LuAnn raccolse il resto della roba di Charlie, incluso il cellulare, e infilò tutto in una borsa di plastica dell’ospedale.

Quando Charlie si fu rivestito, Riggs si avviò alla porta della stanza. — Ehi, Billy, non è che andresti giù al bar a prendermi un paio di tazze di caffè e qualcosa da mettere sotto i denti? Ci andrei io, ma con questo braccio non ce la faccio a portare niente. E poi — aggiunse abbassando la voce — lei ha i nervi a pezzi e non mi va di lasciarla sola.

— Vedi, Matt, il fatto è che non potrei abbandonare il posto…
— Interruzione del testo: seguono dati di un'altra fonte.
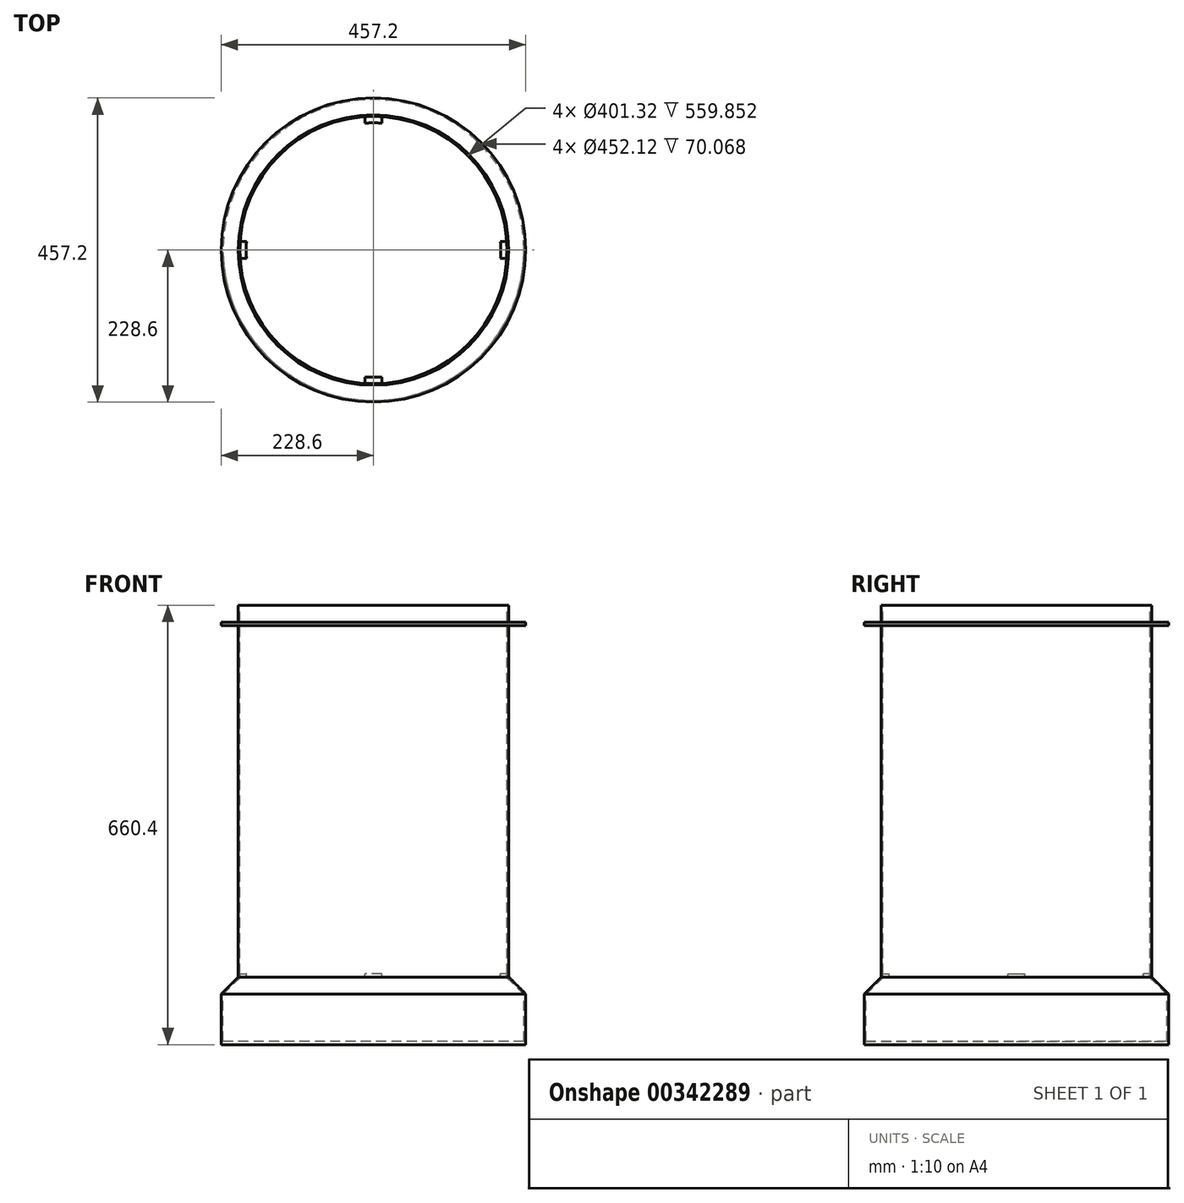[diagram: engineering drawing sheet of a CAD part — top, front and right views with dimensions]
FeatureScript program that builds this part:
annotation { "Feature Type Name" : "Feature", "Feature Type Description" : "" }
export const myFeature = defineFeature(function(context is Context, id is Id, definition is map)
    precondition{}
    {
        {
            var Q0;
            Q0=qCreatedBy(makeId("Front.planeOp"),FACE);
            var sketch = newSketch(context, id + "F0", { "sketchPlane" : qUnion([Q0])});
            skLineSegment(sketch, "E0", {"start": v(0, 0) * mm, "end": v(228.6, 0) * mm});
            skLineSegment(sketch, "E1", {"start": v(228.6, 0) * mm, "end": v(228.6, 76.2) * mm});
            skLineSegment(sketch, "E2", {"start": v(228.6, 76.2) * mm, "end": v(203.2, 101.6) * mm});
            skLineSegment(sketch, "E3", {"start": v(203.2, 101.6) * mm, "end": v(203.2, 629.92) * mm});
            skLineSegment(sketch, "E4", {"start": v(203.2, 629.92) * mm, "end": v(228.6, 629.92) * mm});
            skLineSegment(sketch, "E5", {"start": v(228.6, 629.92) * mm, "end": v(228.6, 635) * mm});
            skLineSegment(sketch, "E6", {"start": v(228.6, 635) * mm, "end": v(203.2, 635) * mm});
            skLineSegment(sketch, "E7", {"start": v(203.2, 635) * mm, "end": v(203.2, 660.4) * mm});
            skLineSegment(sketch, "E8", {"start": v(203.2, 660.4) * mm, "end": v(200.66, 660.4) * mm});
            skLineSegment(sketch, "E9", {"start": v(200.66, 660.4) * mm, "end": v(200.66, 106.68) * mm});
            skLineSegment(sketch, "E10", {"start": v(200.66, 106.68) * mm, "end": v(191.14, 106.68) * mm});
            skLineSegment(sketch, "E11", {"start": v(191.14, 106.68) * mm, "end": v(191.14, 101.6) * mm});
            skLineSegment(sketch, "E12", {"start": v(191.14, 101.6) * mm, "end": v(199.6, 101.6) * mm});
            skLineSegment(sketch, "E13", {"start": v(199.6, 101.6) * mm, "end": v(226.06, 75.15) * mm});
            skLineSegment(sketch, "E14", {"start": v(226.06, 75.15) * mm, "end": v(226.06, 5.08) * mm});
            skLineSegment(sketch, "E15", {"start": v(226.06, 5.08) * mm, "end": v(0, 5.08) * mm});
            skLineSegment(sketch, "E16", {"start": v(0, 5.08) * mm, "end": v(0, 0) * mm});
            skSolve(sketch);
        }
        {
            var Q0;
            Q0 = qSketchRegion(id + "F0", true);
            var Q1;
            Q1=sQuery(id+"F0.wireOp",EDGE,"E16");
            revolve(context, id + "F1", {"entities" : qUnion([Q0]), "axis" : qUnion([Q1]), "revolveType" : RevolveType.FULL});
        }
        {
            var Q0;
            Q0=makeQuery(id+"F1.opRevolve","SWEPT_FACE",FACE,{"disambiguationData":[OSD([sQuery(id+"F0.wireOp",EDGE,"E10")])]});
            var sketch = newSketch(context, id + "F2", { "sketchPlane" : qUnion([Q0])});
            skLineSegment(sketch, "E17", {"start": v(0, 200.66) * mm, "end": v(0, 0) * mm, "construction": true});
            skLineSegment(sketch, "E18", {"start": v(0, 0) * mm, "end": v(-200.66, 0) * mm, "construction": true});
            skLineSegment(sketch, "E19", {"start": v(-200.26, 12.7) * mm, "end": v(-190.71, 12.7) * mm});
            skLineSegment(sketch, "E20", {"start": v(-12.7, 200.26) * mm, "end": v(-12.7, 190.71) * mm});
            skArc(sketch, "E21", {"start": v(-12.7, 190.71) * mm, "mid": v(-135.15, 135.15) * mm, "end": v(-190.71, 12.7) * mm});
            skArc(sketch, "E22", {"start": v(-12.7, 200.26) * mm, "mid": v(-141.89, 141.89) * mm, "end": v(-200.26, 12.7) * mm});
            skArc(sketch, "E23.1.0", {"start": v(-190.71, -12.7) * mm, "mid": v(-135.15, -135.15) * mm, "end": v(-12.7, -190.71) * mm});
            skLineSegment(sketch, "E23.1.1", {"start": v(-200.26, -12.7) * mm, "end": v(-190.71, -12.7) * mm});
            skArc(sketch, "E23.1.2", {"start": v(-200.26, -12.7) * mm, "mid": v(-141.89, -141.89) * mm, "end": v(-12.7, -200.26) * mm});
            skLineSegment(sketch, "E23.1.3", {"start": v(-12.7, -200.26) * mm, "end": v(-12.7, -190.71) * mm});
            skArc(sketch, "E23.2.0", {"start": v(12.7, -190.71) * mm, "mid": v(135.15, -135.15) * mm, "end": v(190.71, -12.7) * mm});
            skLineSegment(sketch, "E23.2.1", {"start": v(12.7, -200.26) * mm, "end": v(12.7, -190.71) * mm});
            skArc(sketch, "E23.2.2", {"start": v(12.7, -200.26) * mm, "mid": v(141.89, -141.89) * mm, "end": v(200.26, -12.7) * mm});
            skLineSegment(sketch, "E23.2.3", {"start": v(200.26, -12.7) * mm, "end": v(190.71, -12.7) * mm});
            skArc(sketch, "E23.3.0", {"start": v(190.71, 12.7) * mm, "mid": v(135.15, 135.15) * mm, "end": v(12.7, 190.71) * mm});
            skLineSegment(sketch, "E23.3.1", {"start": v(200.26, 12.7) * mm, "end": v(190.71, 12.7) * mm});
            skArc(sketch, "E23.3.2", {"start": v(200.26, 12.7) * mm, "mid": v(141.89, 141.89) * mm, "end": v(12.7, 200.26) * mm});
            skLineSegment(sketch, "E23.3.3", {"start": v(12.7, 200.26) * mm, "end": v(12.7, 190.71) * mm});
            skSolve(sketch);
        }
        {
            var Q0;
            Q0 = qSketchRegion(id + "F2", true);
            extrude(context, id + "F3", {"entities" : qUnion([Q0]), "operationType" : NewBodyOperationType.REMOVE, "endBound" : BoundingType.UP_TO_NEXT, "oppositeDirection" : true, "depth" : 25.4 * mm, "offsetDistance" : 25.4 * mm});
        }
    });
— Do io un’occhiata, non ti preoccupare — replicò Riggs tirando fuori dei soldi dalla tasca. — E prenditi qualcosa anche tu. L’ultima volta che abbiamo giocato insieme, ti sei divorato un’intera pizza da solo. — Riggs lanciò un’occhiata sorniona al fisico massiccio dell’ex collega. — Ehi, non vorrei proprio che tu corressi il rischio di dimagrire.